War and Peace: Art as Communicator

by Bente Mirow

Is it better to forget than to remember? That is a question of serious consequence for those who have seen and lived through the horrors of war firsthand. And for them, it is hardly a choice. The essence of war, destructive and life threatening, can evoke a need to create. Making art can be a catalyst for dealing with deep inner damage and it can also be an attempt to understand, forgive, forget, or heal. Psychologists tell us that the drive to overcome death often drives the artistic impulse. For war veterans, art can become the medium that describes that which cannot be said in words, so that both the one expressing the unspeakable and those who read the message find some understanding that would otherwise be impossible.

While many famous artists have painted the cruelty of war, most have experiences with brutality and mortality. Veterans of war themselves often talk about the feeling of becoming redundant, how their stories become “stories of stories,” or how untold stories become “memories of stories”—if they get communicated at all.

Post Traumatic Stress Disorder was called “Shell Shock” after World War One, “battle fatigue” during World War Two and “Soldier’s Heart” in the American Civil War. The veterans of the Vietnam War brought the awareness of the condition to the forefront, insisting that it be recognized as what it actually was to them. Appropriately, they called it “Post-Vietnam Syndrome.”

A friend told me recently about a young local veteran, twenty-three year-old Randall from Oakland, California (who does not want to share his last name nor his art). My friend explains that Randall feels he would have lost his sanity if he had not found art after retuning from Iraq. He is not ready to talk about his experiences and his parents are worried. He breaks down in tears at the smallest mention of something that triggers the memory of war for him. “Shell shocked” seems befitting for Randall.

Randall spends his days sleeping, and painting when he can no longer sleep. He uses a lot of reds and blacks in his art. He claims to know nothing of art and has never practiced it before now. His parents tell me his pictures are primitive and mostly non-representational. He does not know what he paints, he says. Randall’s parents feel they see his inner turmoil on his canvases and papers, but also some kind of development. It is as if some of the recurring pieces of his memories are being replaced with others. They are not necessarily a suggestion of increasing inner peace, but rather what Randall’s parents would like to think of as their son processing his war experiences—one piece, one memory, at a time.

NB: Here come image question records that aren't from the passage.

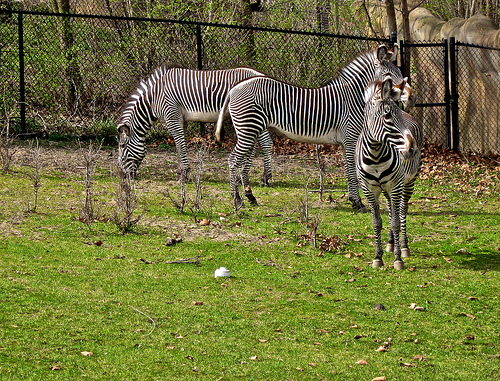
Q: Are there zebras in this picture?
A: Yes, there is a zebra.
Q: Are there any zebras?
A: Yes, there is a zebra.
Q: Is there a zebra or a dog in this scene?
A: Yes, there is a zebra.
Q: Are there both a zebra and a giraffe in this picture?
A: No, there is a zebra but no giraffes.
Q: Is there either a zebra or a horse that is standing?
A: Yes, the zebra is standing.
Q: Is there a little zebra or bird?
A: Yes, there is a little zebra.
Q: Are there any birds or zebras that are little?
A: Yes, the zebra is little.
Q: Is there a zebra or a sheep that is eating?
A: Yes, the zebra is eating.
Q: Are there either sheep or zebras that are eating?
A: Yes, the zebra is eating.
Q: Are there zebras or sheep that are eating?
A: Yes, the zebra is eating.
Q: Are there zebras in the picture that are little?
A: Yes, there is a little zebra.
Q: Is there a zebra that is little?
A: Yes, there is a zebra that is little.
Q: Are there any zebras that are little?
A: Yes, there is a zebra that is little.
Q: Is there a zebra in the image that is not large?
A: Yes, there is a little zebra.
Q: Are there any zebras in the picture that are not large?
A: Yes, there is a little zebra.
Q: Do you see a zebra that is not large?
A: Yes, there is a little zebra.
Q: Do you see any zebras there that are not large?
A: Yes, there is a little zebra.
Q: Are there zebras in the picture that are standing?
A: Yes, there is a zebra that is standing.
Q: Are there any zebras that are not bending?
A: Yes, there is a zebra that is standing.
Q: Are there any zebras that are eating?
A: Yes, there is a zebra that is eating.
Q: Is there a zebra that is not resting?
A: Yes, there is a zebra that is eating.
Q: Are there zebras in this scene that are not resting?
A: Yes, there is a zebra that is eating.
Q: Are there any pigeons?
A: No, there are no pigeons.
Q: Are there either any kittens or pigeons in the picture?
A: No, there are no pigeons or kittens.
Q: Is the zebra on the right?
A: Yes, the zebra is on the right of the image.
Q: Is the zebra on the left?
A: No, the zebra is on the right of the image.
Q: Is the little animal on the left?
A: No, the zebra is on the right of the image.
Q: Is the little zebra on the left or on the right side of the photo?
A: The zebra is on the right of the image.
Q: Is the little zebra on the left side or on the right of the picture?
A: The zebra is on the right of the image.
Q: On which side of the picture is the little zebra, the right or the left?
A: The zebra is on the right of the image.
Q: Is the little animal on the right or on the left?
A: The zebra is on the right of the image.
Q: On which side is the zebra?
A: The zebra is on the right of the image.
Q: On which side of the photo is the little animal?
A: The zebra is on the right of the image.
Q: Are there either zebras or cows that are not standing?
A: No, there is a zebra but it is standing.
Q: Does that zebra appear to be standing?
A: Yes, the zebra is standing.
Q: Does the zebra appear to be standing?
A: Yes, the zebra is standing.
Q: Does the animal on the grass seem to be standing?
A: Yes, the zebra is standing.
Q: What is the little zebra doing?
A: The zebra is standing.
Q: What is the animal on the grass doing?
A: The zebra is standing.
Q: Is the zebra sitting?
A: No, the zebra is standing.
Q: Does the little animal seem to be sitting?
A: No, the zebra is standing.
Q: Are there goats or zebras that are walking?
A: No, there is a zebra but it is standing.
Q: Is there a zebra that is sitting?
A: No, there is a zebra but it is standing.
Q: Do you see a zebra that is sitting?
A: No, there is a zebra but it is standing.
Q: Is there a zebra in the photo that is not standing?
A: No, there is a zebra but it is standing.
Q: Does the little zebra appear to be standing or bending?
A: The zebra is standing.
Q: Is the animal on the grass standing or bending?
A: The zebra is standing.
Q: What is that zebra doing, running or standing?
A: The zebra is standing.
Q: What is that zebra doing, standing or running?
A: The zebra is standing.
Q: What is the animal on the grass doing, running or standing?
A: The zebra is standing.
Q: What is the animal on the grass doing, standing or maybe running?
A: The zebra is standing.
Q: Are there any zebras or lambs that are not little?
A: No, there is a zebra but it is little.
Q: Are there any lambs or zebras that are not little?
A: No, there is a zebra but it is little.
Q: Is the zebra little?
A: Yes, the zebra is little.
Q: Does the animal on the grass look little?
A: Yes, the zebra is little.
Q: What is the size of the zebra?
A: The zebra is little.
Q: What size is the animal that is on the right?
A: The zebra is little.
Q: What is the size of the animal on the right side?
A: The zebra is little.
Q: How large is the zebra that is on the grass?
A: The zebra is little.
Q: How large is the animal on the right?
A: The zebra is little.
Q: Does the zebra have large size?
A: No, the zebra is little.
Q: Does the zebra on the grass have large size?
A: No, the zebra is little.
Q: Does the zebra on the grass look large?
A: No, the zebra is little.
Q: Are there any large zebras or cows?
A: No, there is a zebra but it is little.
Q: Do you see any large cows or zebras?
A: No, there is a zebra but it is little.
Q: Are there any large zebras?
A: No, there is a zebra but it is little.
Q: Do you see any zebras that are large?
A: No, there is a zebra but it is little.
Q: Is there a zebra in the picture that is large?
A: No, there is a zebra but it is little.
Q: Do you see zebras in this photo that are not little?
A: No, there is a zebra but it is little.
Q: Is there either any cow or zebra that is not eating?
A: No, there is a zebra but it is eating.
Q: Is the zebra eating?
A: Yes, the zebra is eating.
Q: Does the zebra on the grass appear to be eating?
A: Yes, the zebra is eating.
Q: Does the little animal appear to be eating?
A: Yes, the zebra is eating.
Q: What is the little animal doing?
A: The zebra is eating.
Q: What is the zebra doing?
A: The zebra is eating.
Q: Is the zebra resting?
A: No, the zebra is eating.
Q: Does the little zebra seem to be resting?
A: No, the zebra is eating.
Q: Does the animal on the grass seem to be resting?
A: No, the zebra is eating.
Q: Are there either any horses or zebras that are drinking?
A: No, there is a zebra but it is eating.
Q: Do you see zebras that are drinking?
A: No, there is a zebra but it is eating.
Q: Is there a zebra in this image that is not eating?
A: No, there is a zebra but it is eating.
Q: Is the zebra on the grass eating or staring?
A: The zebra is eating.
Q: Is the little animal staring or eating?
A: The zebra is eating.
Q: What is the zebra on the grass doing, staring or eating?
A: The zebra is eating.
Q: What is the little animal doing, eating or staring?
A: The zebra is eating.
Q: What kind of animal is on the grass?
A: The animal is a zebra.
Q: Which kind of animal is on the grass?
A: The animal is a zebra.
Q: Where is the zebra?
A: The zebra is on the grass.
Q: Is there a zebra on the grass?
A: Yes, there is a zebra on the grass.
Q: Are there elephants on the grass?
A: No, there is a zebra on the grass.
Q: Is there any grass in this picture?
A: Yes, there is grass.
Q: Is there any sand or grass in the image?
A: Yes, there is grass.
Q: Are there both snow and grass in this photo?
A: No, there is grass but no snow.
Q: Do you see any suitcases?
A: No, there are no suitcases.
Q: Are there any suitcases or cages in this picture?
A: No, there are no suitcases or cages.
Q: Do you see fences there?
A: Yes, there is a fence.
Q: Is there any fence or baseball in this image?
A: Yes, there is a fence.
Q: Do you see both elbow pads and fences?
A: No, there is a fence but no elbow pads.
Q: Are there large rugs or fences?
A: Yes, there is a large fence.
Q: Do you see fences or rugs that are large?
A: Yes, the fence is large.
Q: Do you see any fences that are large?
A: Yes, there is a large fence.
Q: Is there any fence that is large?
A: Yes, there is a fence that is large.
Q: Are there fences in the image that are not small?
A: Yes, there is a large fence.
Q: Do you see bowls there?
A: No, there are no bowls.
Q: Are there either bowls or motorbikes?
A: No, there are no bowls or motorbikes.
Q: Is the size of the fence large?
A: Yes, the fence is large.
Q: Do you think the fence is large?
A: Yes, the fence is large.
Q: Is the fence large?
A: Yes, the fence is large.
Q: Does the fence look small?
A: No, the fence is large.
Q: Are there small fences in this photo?
A: No, there is a fence but it is large.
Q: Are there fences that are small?
A: No, there is a fence but it is large.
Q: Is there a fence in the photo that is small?
A: No, there is a fence but it is large.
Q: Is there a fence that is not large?
A: No, there is a fence but it is large.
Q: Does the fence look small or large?
A: The fence is large.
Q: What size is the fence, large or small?
A: The fence is large.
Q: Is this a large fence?
A: Yes, this is a large fence.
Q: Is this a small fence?
A: No, this is a large fence.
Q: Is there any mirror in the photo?
A: No, there are no mirrors.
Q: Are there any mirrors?
A: No, there are no mirrors.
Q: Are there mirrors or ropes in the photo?
A: No, there are no mirrors or ropes.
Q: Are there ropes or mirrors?
A: No, there are no mirrors or ropes.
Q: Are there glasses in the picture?
A: No, there are no glasses.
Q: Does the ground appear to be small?
A: Yes, the ground is small.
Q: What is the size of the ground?
A: The ground is small.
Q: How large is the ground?
A: The ground is small.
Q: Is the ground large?
A: No, the ground is small.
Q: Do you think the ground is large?
A: No, the ground is small.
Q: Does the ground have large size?
A: No, the ground is small.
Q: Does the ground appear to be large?
A: No, the ground is small.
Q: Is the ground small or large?
A: The ground is small.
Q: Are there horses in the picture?
A: No, there are no horses.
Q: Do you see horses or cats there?
A: No, there are no horses or cats.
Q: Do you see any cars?
A: No, there are no cars.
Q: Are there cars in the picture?
A: No, there are no cars.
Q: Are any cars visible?
A: No, there are no cars.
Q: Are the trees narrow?
A: Yes, the trees are narrow.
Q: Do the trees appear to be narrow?
A: Yes, the trees are narrow.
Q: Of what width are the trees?
A: The trees are narrow.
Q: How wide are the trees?
A: The trees are narrow.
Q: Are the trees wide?
A: No, the trees are narrow.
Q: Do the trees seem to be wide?
A: No, the trees are narrow.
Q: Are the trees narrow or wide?
A: The trees are narrow.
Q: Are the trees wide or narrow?
A: The trees are narrow.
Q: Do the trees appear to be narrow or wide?
A: The trees are narrow.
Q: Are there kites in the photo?
A: No, there are no kites.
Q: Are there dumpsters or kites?
A: No, there are no kites or dumpsters.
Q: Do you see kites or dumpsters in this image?
A: No, there are no kites or dumpsters.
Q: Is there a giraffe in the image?
A: No, there are no giraffes.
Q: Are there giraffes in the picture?
A: No, there are no giraffes.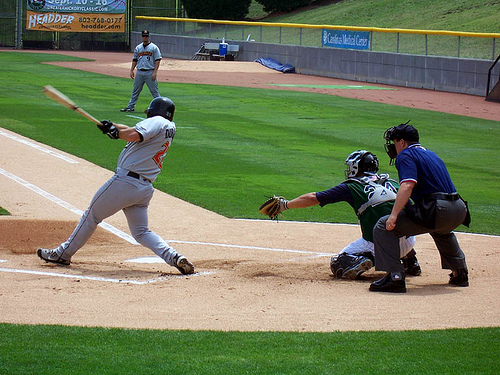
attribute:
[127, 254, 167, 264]
plate — home plate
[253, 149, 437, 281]
catcher — preparing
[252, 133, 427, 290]
catcher — baseball, glove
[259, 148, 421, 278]
catcher — extending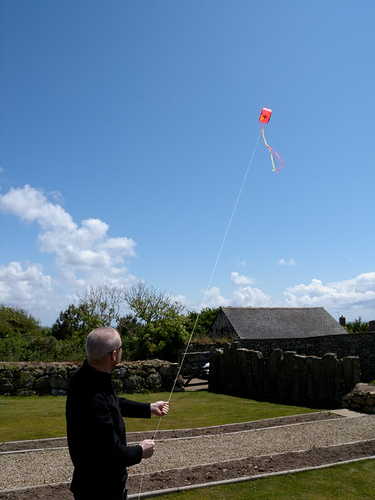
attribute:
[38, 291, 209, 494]
man — wearing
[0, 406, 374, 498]
ground — dark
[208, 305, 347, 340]
roof — gray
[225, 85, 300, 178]
kite — box style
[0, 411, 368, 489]
pathway — gravel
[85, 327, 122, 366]
hair — white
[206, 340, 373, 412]
wall — rock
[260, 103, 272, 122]
kite — airborne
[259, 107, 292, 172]
kite — green 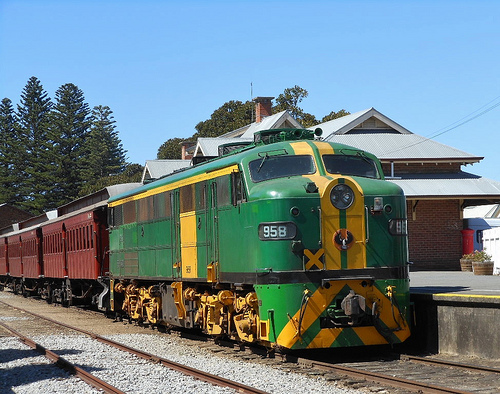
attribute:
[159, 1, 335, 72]
sky — blue, clear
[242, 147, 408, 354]
train — green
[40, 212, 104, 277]
cars — red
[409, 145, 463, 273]
station — building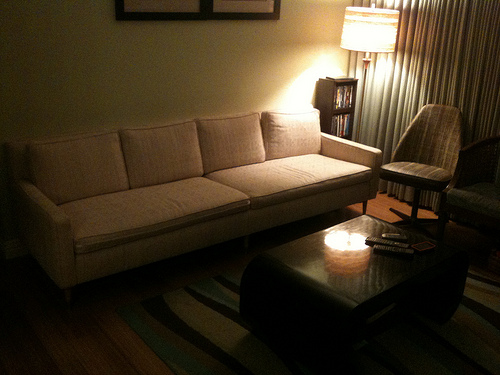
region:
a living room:
[3, 7, 495, 371]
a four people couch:
[16, 106, 361, 243]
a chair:
[393, 100, 450, 205]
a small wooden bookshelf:
[326, 72, 358, 142]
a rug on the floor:
[119, 265, 237, 374]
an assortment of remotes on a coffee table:
[356, 216, 410, 264]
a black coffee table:
[240, 215, 469, 369]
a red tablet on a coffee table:
[411, 233, 441, 264]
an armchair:
[446, 130, 498, 247]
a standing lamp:
[334, 7, 397, 154]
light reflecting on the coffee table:
[328, 225, 374, 262]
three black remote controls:
[363, 226, 417, 260]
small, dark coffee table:
[234, 212, 474, 369]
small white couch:
[14, 100, 364, 305]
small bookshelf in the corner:
[313, 73, 362, 145]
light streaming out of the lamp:
[265, 45, 432, 164]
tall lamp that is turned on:
[333, 2, 399, 149]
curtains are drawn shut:
[345, 2, 499, 207]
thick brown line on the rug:
[144, 295, 251, 374]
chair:
[380, 94, 466, 235]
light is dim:
[235, 1, 436, 172]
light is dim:
[311, 208, 379, 291]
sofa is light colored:
[11, 106, 385, 259]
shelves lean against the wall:
[311, 65, 363, 158]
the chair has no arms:
[372, 89, 474, 231]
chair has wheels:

These days, computer-based war games are dulling our reactions to outrageous images and behaviors. But the audience of any art form must still fill in the blanks themselves. Art carries the capability to enable the viewer to see something they have never looked at.

Colby Buzzell spent 2003 in Iraq. At the age of twenty-seven, he was assigned to a Stryker Brigade Combat Team. Even though Buzzell has become most known for his blog and his book My War, it is his cartoon Men in Black, with its eerie pencil drawings aided by a telling narrative, that shows the fear in the soldier’s face, the anger in the terrorist’s stance and how immediate and fragile life becomes when enemy soldiers emerge from nowhere and bullets rain through the air. For the veteran turned artist, art is less about the critic’s opinion or the art’s monetary value. It is more a way to heal and reach out, to take the experiences from out of the enclosed areas of the heart and soul and into humanity.

Soldiers are not the only ones exposed to meaningless suffering in war. There are the civilian women as well. In the late summer of 2007, the San Jose Museum of Quilts and Textiles offered an exhibit called “The Weavings of War: Fabrics of Memory.” It featured textile creations by women from many parts of the world, depicting war from their point of view.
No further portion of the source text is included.